ミカミの言葉には強制力がある。それを人は発言力があると評するが、ミカミには迷惑でしかない。
無自覚に発揮されているようで、言葉を発した時にはもう何かしらに巻き込まれている。
昔は己の影響力を知ってか知らずか、人を、主に女性を破産させる仕事に就いていたこともあったが、人間関係に疲れきった今は歓楽街で雑用をこなす日々である。
短くなった煙草を地面に落とし、靴底ですり潰す。なんとなくスマホに触れた瞬間、着信に指先が振動を感じ取った。画面を見ると見覚えのある番号が表示されていた。
「はいよ、どうした
『…また番号変えたの』
「まぁ、ちょっとね」
『ふーん』
スピーカーから聞こえるのは興味無さそうな声。いや、本当にミカミが電話番号を変えた理由に興味が無いのだろう。三下という少年は基本的に他人への関心が薄い。
『番号渡してきた人って今の彼女?』
「えっあ〜いや、あの、何回かは寝たけど」
歯切れの悪い返答に三下は再び気だるげな相槌をした。
「………今、彼女“は”いないよ」
『へぇ』
変に勘繰られるより、三下のようにストレートに聞いてもらった方が気が楽だと感じる。そこから深掘りされることも無いので、ミカミは三下からの質問には極力、真実を伝えるようにしている。そこから軽く三下の近況を聞き出して、最後は不確かな口約束で通話を終えた。
『またね』
「おう」
ミカミはスマホを手に持ったまま、しゃがみ込んだ。店内では未だに乱闘騒ぎが続いているようだ。
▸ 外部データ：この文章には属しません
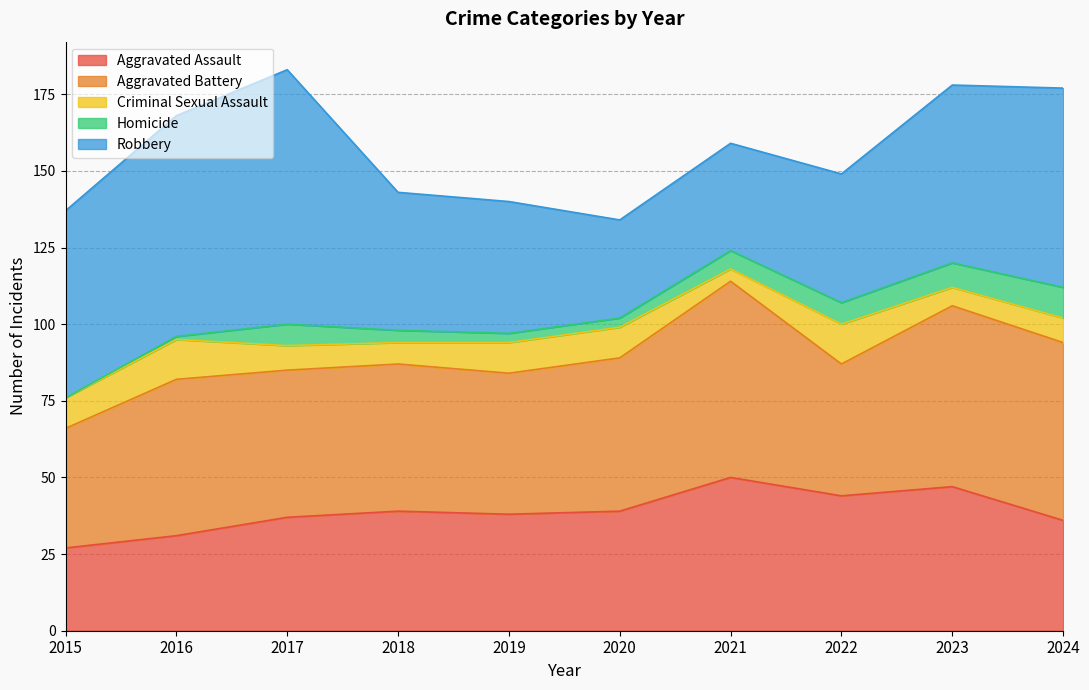

What is the average value of the Aggravated Assault series?

39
幾分、頭がスッキリした気がする。それが煙草のおかげか、顔馴染みとの会話のおかげかはわからない。しかし、過去のトラブルと重なった現状に先程まで、天を仰いでいたミカミは決心がついた顔をしていた。
立ち上がり、スマホをポケットにしまう。指先で細くめくれた皮膚に爪を立てて、ちぎり取った。地面に向けて落とされた皮膚の欠片は吸殻の傍らに着地するかと思いきや、突如、風が吹いてどこかへ飛んで行った。
歓楽街で突風が吹くとは珍しい、と現実逃避をしつつミカミは背後で開いたドアから妙な圧力を感じ取っていた。恐る恐る振り向くと、そこには笑顔の店主がいた。
笑顔だが、無言のまま店主はミカミに中へ入るよう、顎で指示を出す。ミカミも口角を上げて対応するも、冷や汗が噴き出るのを抑えられない。そして指示通りに強ばった足で店内に戻る。
時刻は日付を跨いだ頃。歓楽街の夜はまだまだこれからであった。